I’ve been on a rather long quest to discover Yashica’s roots during their earliest days as a start-up in the tech-savvy region along the shores of Lake Suwa – also known as the “Switzerland of the Orient”.

With the help of my good friend Paul Sokk from Australia (www.yashicatlr.com), we’ve nailed down the location of Yashica’s second factory which was opened in 1956. I say second because Yashica’s (then Yashima) first factory was located across Lake Suwa in the town of Suwa – possibly established as early as the late 1940s. Yashica likely operated its first camera factory in Suwa – an early 1954 advertisement in English claims that the head office was located at 244, 4-Ku Ohwa, Suwa City, Nagano Prefecture, Telephone: Suwa 1350-4 (see scan below). My thinking is that is a less than an accurate translation of the Japanese to English. I’ve had more luck in finding the general area on today’s maps by using 2-4-4 Owa, Suwa which brings me very close to the present day Seiko-Epson headquarters.

yashima flex

Likely 1954 advertisement in an English language newspaper circulated in Japan. As best as I can tell it may be the first ad for the Yashima Flex in English.
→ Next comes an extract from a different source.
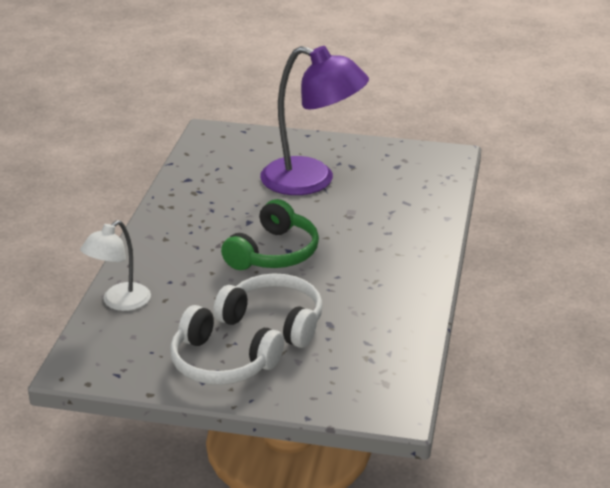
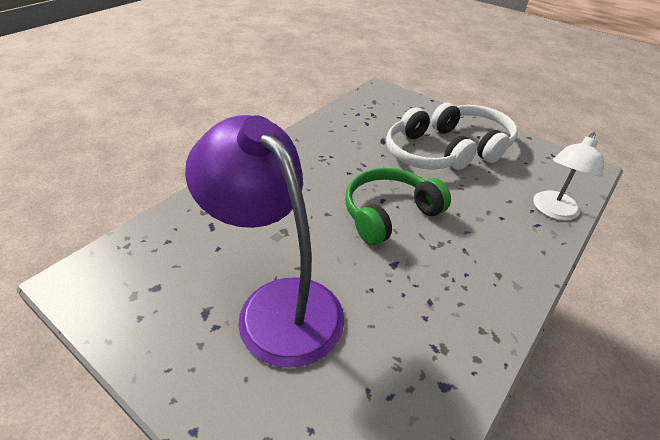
camera: 155 degrees left, 10 degrees up
white lamp [80,220,151,311] -> white lamp turned 150 degrees clockwise [533,132,604,220]

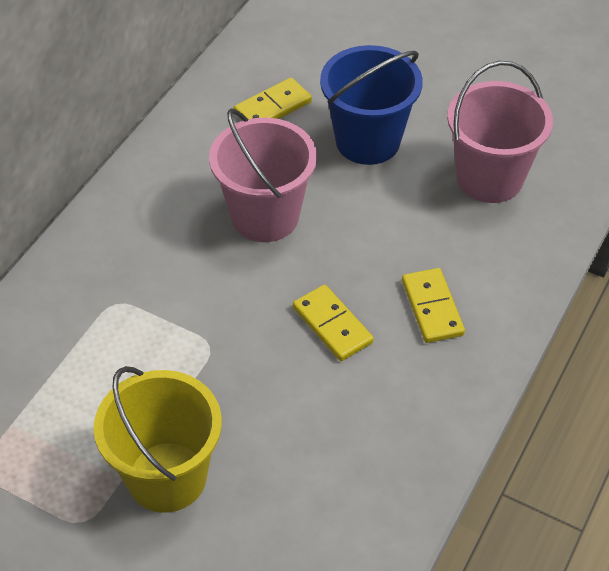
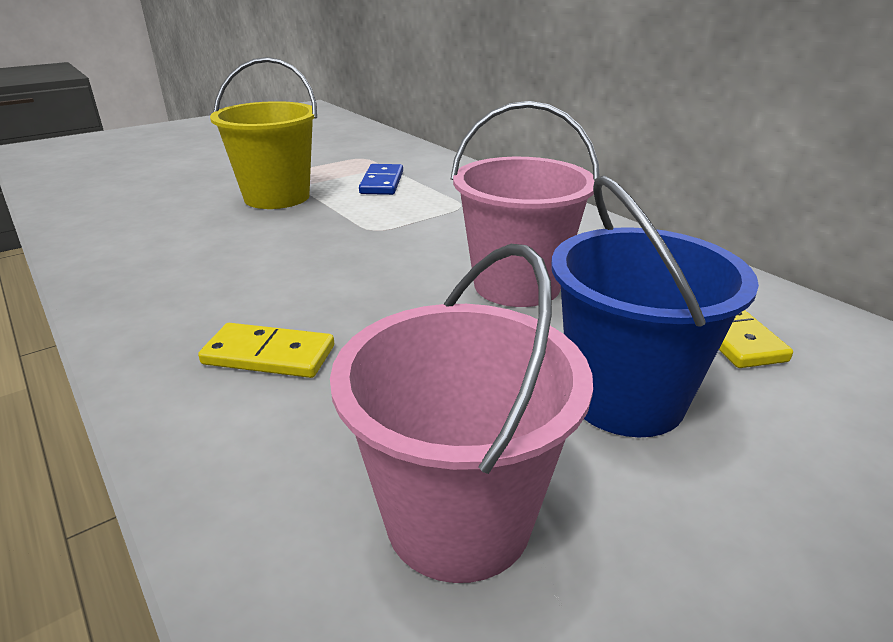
camera: 115 degrees right, 20 degrees down
yellow domino [293,285,374,361] -> none
none -> blue domino [359,164,403,195]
My fear all along during this search was that since Yashica was bought out by Kyocera in 1983 that the fate of the factory in Shimosuwa would be lost in time since Kyocera’s current factory in Okaya is not related to the Shimosuwa factory.

With Paul’s sharp eyes, attention to detail, and sheer determination he was able to find Yashica’s old factory in present-day Shimosuwa.

yashica suwa 1956

Yashica’s “new” factory in Shimosuwa as it looked in late 1956 (at least to the artist). Lake Suwa and the distant shoreline can be seen in the distance.  Of note, this artists rendering is in no way even close to scale – many of the buildings are in the wrong location and the smokestacks seem to be placed for artistic “balance” vice accurate representation. Of course, this drawing may be more conceptional and not reflective of reality.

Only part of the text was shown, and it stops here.